Multifunctional bio-inspired biomedical adhesive featuring fast-acting adhesion for topical drug delivery†

This report presents the synthesis and characterization of a new biomedical adhesive featuring fast-acting adhesion properties for potential application in topical drug delivery to localized areas. This new biomedical adhesive is synthesized through thermally initiated radical polymerization and consists of: (1) a mussel-inspired repeating unit (catechol), which provides strong biomedical adhesion, biocompatibility, and robust skin interactions, and (2) 2-acrylamido-2-methyl-1-propanesulfonic acid (AMPS), an anionic repeat unit known for its biocompatibility, drug delivery capabilities, and electrostatic interactions. This combination leads to a multifunctional biomedical adhesive that offers fast-acting adhesion to the skin without the need for additional crosslinkers. The resulting copolymer, poly(2-acrylamido-2-methyl-1-propanesulfonic acid-co-N-methacryloyl 3,4-dihydroxyl-L-phenylalanine), further known as poly(AMPS-co-MDOPA), was tested both on PET films and porcine skin to quantify the adhesion properties and compare the setting times of the adhesive. A small amount (30 mg on dry PET surface, 100 mg on wet porcine skin) of adhesive was able to achieve a maximum strength of 105 kPa on a dry PET substrate in a lap shear strength test, and 3.1 kPa on wet porcine skin following only 5 minutes of application time. ¹H NMR was performed to confirm the chemical structure of the polymer, demonstrating successful synthesis with a repeating unit ratio of 88 : 12 for AMPS : MDOPA. The polymer showed no significant cytotoxicity when exposed to primary human dermal fibroblasts at modest concentrations, proving the polymers’ excellent biocompatibility. In separate tests, the new polymer demonstrated significantly lower cytotoxicity compared to a commercial sunscreen approved for use on human skin.
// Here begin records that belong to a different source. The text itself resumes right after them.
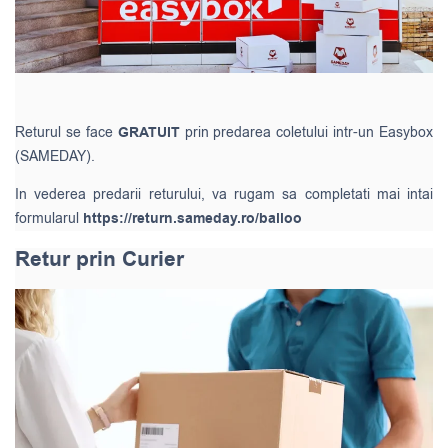
Returul se face
GRATUIT
prin predarea coletului intr-un Easybox
(SAMEDAY).
In vederea predarii returului, va rugam sa completati mai intai
formularul
https://return.sameday.ro/balloo
Retur prin Curier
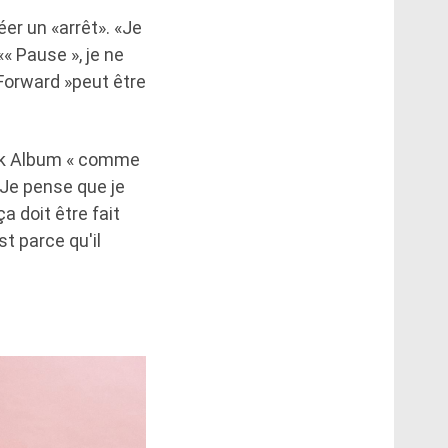
er un «arrêt». «Je
« Pause », je ne
 Forward »peut être
lack Album « comme
 Je pense que je
a doit être fait
st parce qu'il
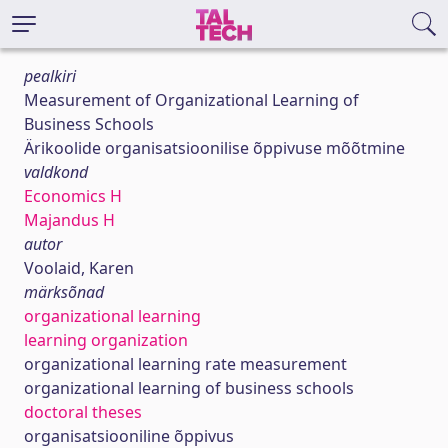
pealkiri
Measurement of Organizational Learning of
Business Schools
Ärikoolide organisatsioonilise õppivuse mõõtmine
valdkond
Economics H
Majandus H
autor
Voolaid, Karen
märksõnad
organizational learning
learning organization
organizational learning rate measurement
organizational learning of business schools
doctoral theses
organisatsiooniline õppivus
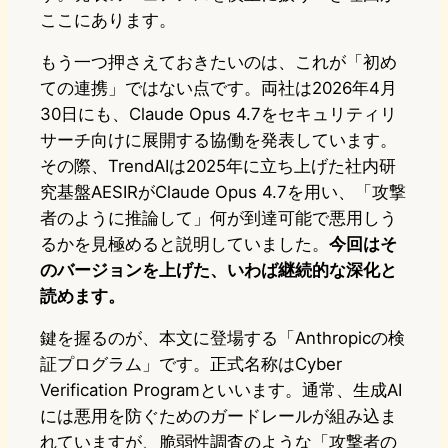
ここにあります。
もう一つ押さえておきたいのは、これが「初め
ての連携」ではない点です。両社は2026年4月
30日にも、Claude Opus 4.7をセキュリティリ
サーチ向けに展開する協働を発表しています。
その際、TrendAIは2025年に立ち上げた社内研
究基盤AESIRがClaude Opus 4.7を用い、「攻撃
者のように推論して」何が到達可能で悪用しう
るかを見極めると説明していました。
今回はそ
のバージョンを上げた、いわば継続的な深化と
読めます。
鍵を握るのが、本文に登場する「Anthropicの検
証プログラム」です。正式名称はCyber
Verification Programといいます。通常、生成AI
には悪用を防ぐためのガードレールが組み込ま
れていますが、脆弱性調査のような「攻撃者の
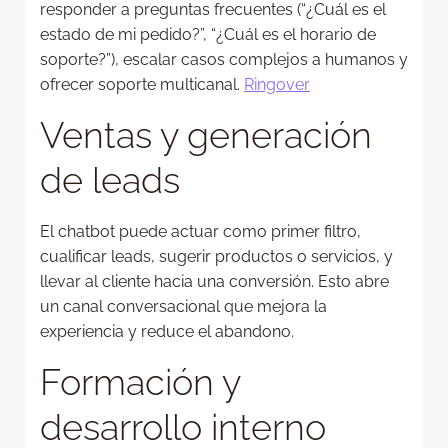
responder a preguntas frecuentes (“¿Cuál es el
estado de mi pedido?”, “¿Cuál es el horario de
soporte?”), escalar casos complejos a humanos y
ofrecer soporte multicanal.
Ringover
Ventas y generación
de leads
El chatbot puede actuar como primer filtro,
cualificar leads, sugerir productos o servicios, y
llevar al cliente hacia una conversión. Esto abre
un canal conversacional que mejora la
experiencia y reduce el abandono.
Formación y
desarrollo interno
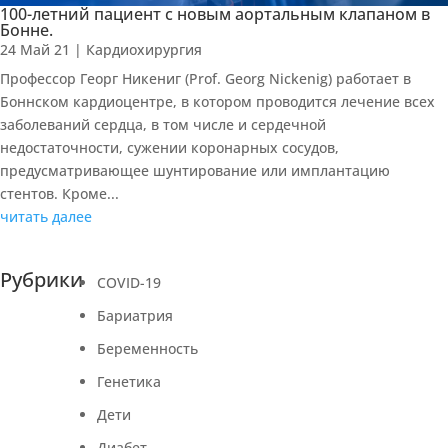
100-летний пациент с новым аортальным клапаном в
Бонне.
24 Май 21
|
Кардиохирургия
Профессор Георг Никениг (Prof. Georg Nickenig) работает в
Боннском кардиоцентре, в котором проводится лечение всех
заболеваний сердца, в том числе и сердечной
недостаточности, сужении коронарных сосудов,
предусматривающее шунтирование или имплантацию
стентов. Кроме...
читать далее
Рубрики
COVID-19
Бариатрия
Беременность
Генетика
Дети
Диабет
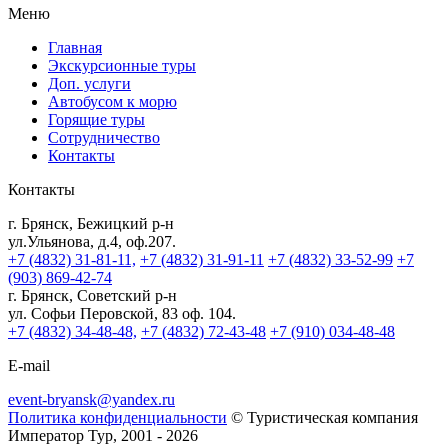
Меню
Главная
Экскурсионные туры
Доп. услуги
Автобусом к морю
Горящие туры
Сотрудничество
Контакты
Контакты
г. Брянск, Бежицкий р-н
ул.Ульянова, д.4, оф.207.
+7 (4832) 31-81-11,
+7 (4832) 31-91-11
+7 (4832) 33-52-99
+7
(903) 869-42-74
г. Брянск, Советский р-н
ул. Софьи Перовской, 83 оф. 104.
+7 (4832) 34-48-48,
+7 (4832) 72-43-48
+7 (910) 034-48-48
E-mail
event-bryansk@yandex.ru
Политика конфиденциальности
© Туристическая компания
Император Тур, 2001 - 2026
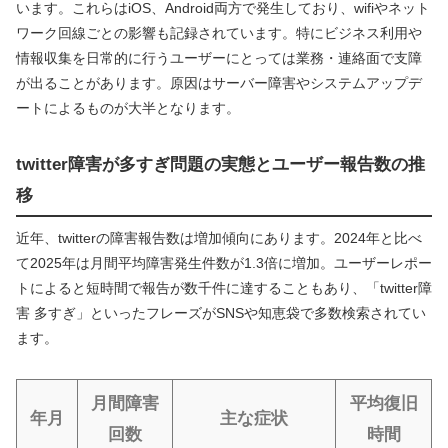
います。これらはiOS、Android両方で発生しており、wifiやネット
ワーク回線ごとの影響も記録されています。特にビジネス利用や
情報収集を日常的に行うユーザーにとっては業務・連絡面で支障
が出ることがあります。原因はサーバー障害やシステムアップデ
ートによるものが大半となります。
twitter障害が多すぎ問題の実態とユーザー報告数の推
移
近年、twitterの障害報告数は増加傾向にあります。2024年と比べ
て2025年は月間平均障害発生件数が1.3倍に増加。ユーザーレポー
トによると短時間で報告が数千件に達することもあり、「twitter障
害 多すぎ」といったフレーズがSNSや知恵袋で多数検索されてい
ます。
月間障害
平均復旧
年月
主な症状
回数
時間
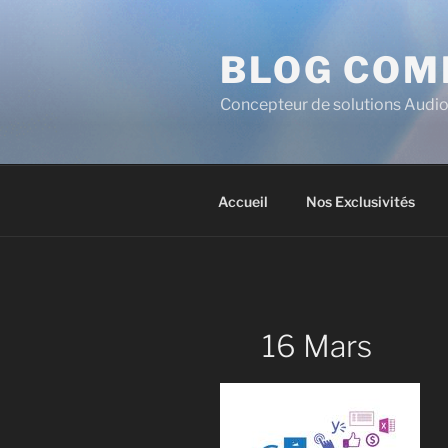
BLOG COM
Concepteur de solutions Audio
Accueil
Nos Exclusivités
16 Mars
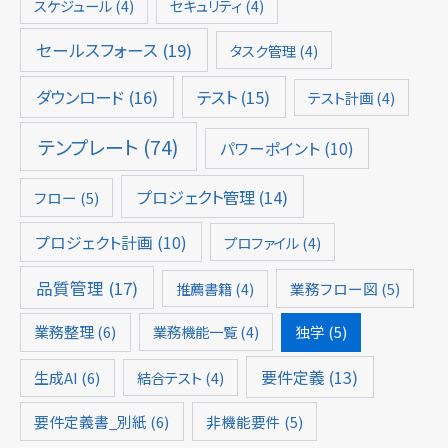
スケジュール
(4)
セキュリティ
(4)
セールスフォース
(19)
タスク管理
(4)
ダウンロード
(16)
テスト
(15)
テスト計画
(4)
テンプレート
(74)
パワーポイント
(10)
プロジェクト管理
(14)
フロー
(5)
プロジェクト計画
(10)
プロファイル
(4)
品質管理
(17)
推薦書籍
(4)
業務フロー図
(5)
業務整理
(6)
業務機能一覧
(4)
独学
(5)
要件定義
(13)
生成AI
(6)
結合テスト
(4)
要件定義書_別紙
(6)
非機能要件
(5)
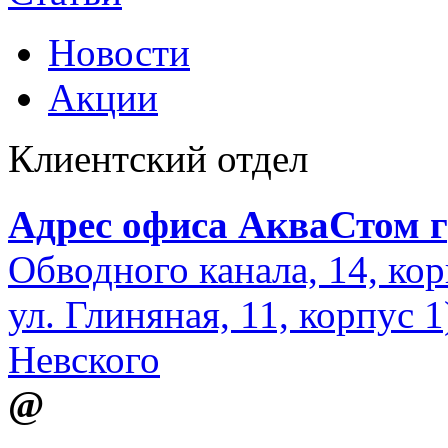
Новости
Акции
Клиентский отдел
Адрес офиса АкваСтом г
Обводного канала, 14, кор
ул. Глиняная, 11, корпус 
Невского
@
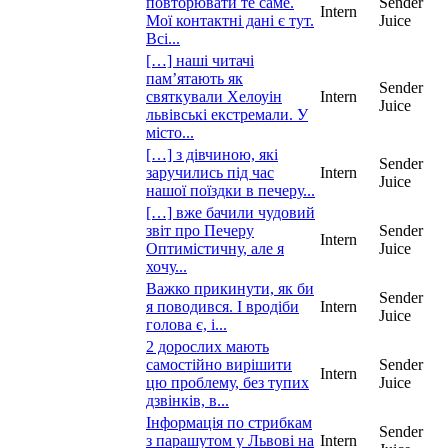
повторювати те саме.
Sender
Intern
Мої контактні дані є тут.
Juice
Всі...
[…] наші читачі
пам’ятають як
Sender
святкували Хелоуін
Intern
Juice
львівські екстремали. У
місто...
[…] з дівчиною, які
Sender
заручились під час
Intern
Juice
нашої поїздки в печеру...
[…] вже бачили чудовий
звіт про Печеру
Sender
Intern
Оптимістичну, але я
Juice
хочу...
Важко прикинути, як би
Sender
я поводився. І вродіби
Intern
Juice
голова є, і...
2 дорослих мають
самостійно вирішити
Sender
Intern
цю проблему, без тупих
Juice
дзвінків, в...
Інформація по стрибкам
Sender
з парашутом у Львові на
Intern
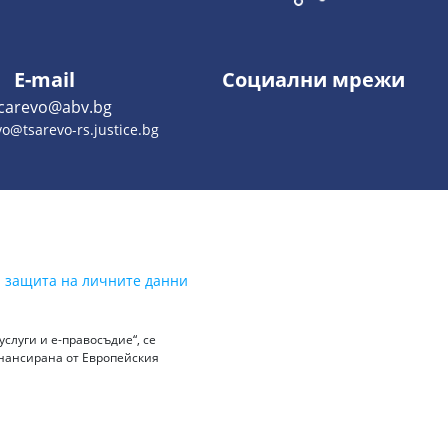
E-mail
Социални мрежи
.carevo@abv.bg
o@tsarevo-rs.justice.bg
а защита на личните данни
слуги и е-правосъдие“, се
инансирана от Европейския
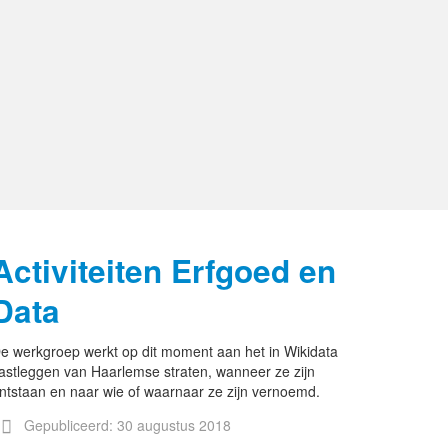
Activiteiten Erfgoed en
Data
e werkgroep werkt op dit moment aan het in Wikidata
astleggen van Haarlemse straten, wanneer ze zijn
ntstaan en naar wie of waarnaar ze zijn vernoemd.
Gepubliceerd: 30 augustus 2018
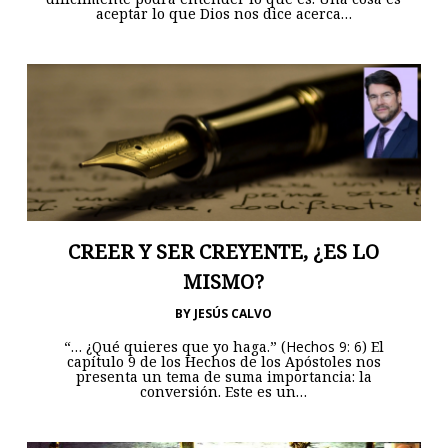
aceptar lo que Dios nos dice acerca…
CREER Y SER CREYENTE, ¿ES LO
MISMO?
BY
JESÚS CALVO
“… ¿Qué quieres que yo haga.” (
Hechos 9: 6
) El
capítulo 9 de los Hechos de los Apóstoles nos
presenta un tema de suma importancia: la
conversión. Este es un…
In tests using proliferating human dermal fibroblast cells, the combination of the new poly(AMPS-co-MDOPA) (7.5 mg mL⁻¹) with sodium valproate (2 mM) effectively triggered cell death, demonstrating successful drug delivery. Due to high/fast-acting skin adhesion, soft nature, biocompatibility, and drug efficiency, this new copolymer shows great promise as a biomedical adhesive for skin tissue, offering a comfortable and efficient alternative to drug-containing topical ointments by extending the residence time of the drug at a localized skin site.